The tears tried to come around again and she shook them away as Jeannie started talking. “So me and Ella are going shopping again tomorrow. No stuff for kids. Serious stuff, like shoes a
nd dresses. We might even go nuts and look at hats. Wanna come with?”
There was not enough time in the day. She shook her head. Still, her mouth had a mind of its own. “Yeah. I can spare a couple of hours. Especially if this is an excuse to go out for lunch.” That was the good thing about being a teacher. She had lots of time off for the winter break. The pay could be better, but Uncle Sam still reimbursed a bit every month to make up for taking her husband.
“I think we can squeeze in time for lunch.”
“Perfect.” They worked out the details, Deanna making a note to take the kids to day care, and then Jeannie was saying good night and Deanna was walking over to the front door to make sure everything was locked up properly. On a whim she opened the door and checked to see if any more snow was falling.
No snow. But there was a set of footprints that walked across the front yard, meandering along from the mailbox to the stairs. The footprints were heavy and the tread was definitely from a boot. They walked all the way up to the door, and then faded into a light marking of water where the snow failed to reach.
By rights she should have been chilled. The fact that the boots had the same sort of tread that Matt’s boots in the closet had—she certainly knew them well enough and had held them a hundred times since he passed—gave her a sense of comfort. She let herself have the thought that Matt was looking out for them.
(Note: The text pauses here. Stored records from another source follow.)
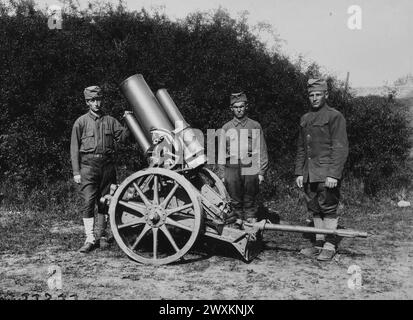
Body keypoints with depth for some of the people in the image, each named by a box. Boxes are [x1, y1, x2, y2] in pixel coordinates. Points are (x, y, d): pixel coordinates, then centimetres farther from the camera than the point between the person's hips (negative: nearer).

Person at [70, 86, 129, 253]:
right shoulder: (81, 122, 4)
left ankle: (101, 236, 20)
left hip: (107, 165, 3)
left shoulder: (110, 121, 12)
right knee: (88, 202, -9)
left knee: (104, 202, 8)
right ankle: (90, 239, -4)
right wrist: (76, 172, -4)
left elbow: (122, 136, 4)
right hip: (88, 165, -3)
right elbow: (74, 148, 2)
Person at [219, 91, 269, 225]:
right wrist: (222, 174, 7)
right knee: (236, 203, 6)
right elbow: (221, 152, 12)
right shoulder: (226, 128, 11)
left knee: (250, 203, 3)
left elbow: (262, 151, 6)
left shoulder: (255, 126, 7)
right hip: (232, 169, 1)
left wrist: (261, 172, 0)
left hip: (251, 169, -1)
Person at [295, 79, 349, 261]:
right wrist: (299, 172, 13)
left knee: (328, 209, -2)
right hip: (309, 174, 7)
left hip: (327, 174, -6)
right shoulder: (305, 119, 16)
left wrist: (333, 174, -17)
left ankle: (330, 246, 8)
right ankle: (319, 244, 20)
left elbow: (341, 148, -10)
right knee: (315, 210, 11)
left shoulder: (335, 117, -4)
Sometimes she had the most amazing dreams about him: long, wonderful conversations that she never remembered clearly in the morning. Was there a heaven? She had her doubts. Was there an afterlife of some sort? She thought maybe yes. Maybe he came to her in her sleep sometimes, and said hello. Like the footprints in the new-fallen snow, she found that notion comforting.
Still, when she slept that night and Matt came to visit, he was not happy and loving and warm. Instead he was angry and drunk and stank of alcohol and something darker.
Sometimes, when she slept, her mind reminded her that Matt wasn’t always loving. Sometimes, just now and then, he’d been a complete bastard. When he was alive he could apologize and make it right. In her dreams, the bad ones, he never ever said he was sorry.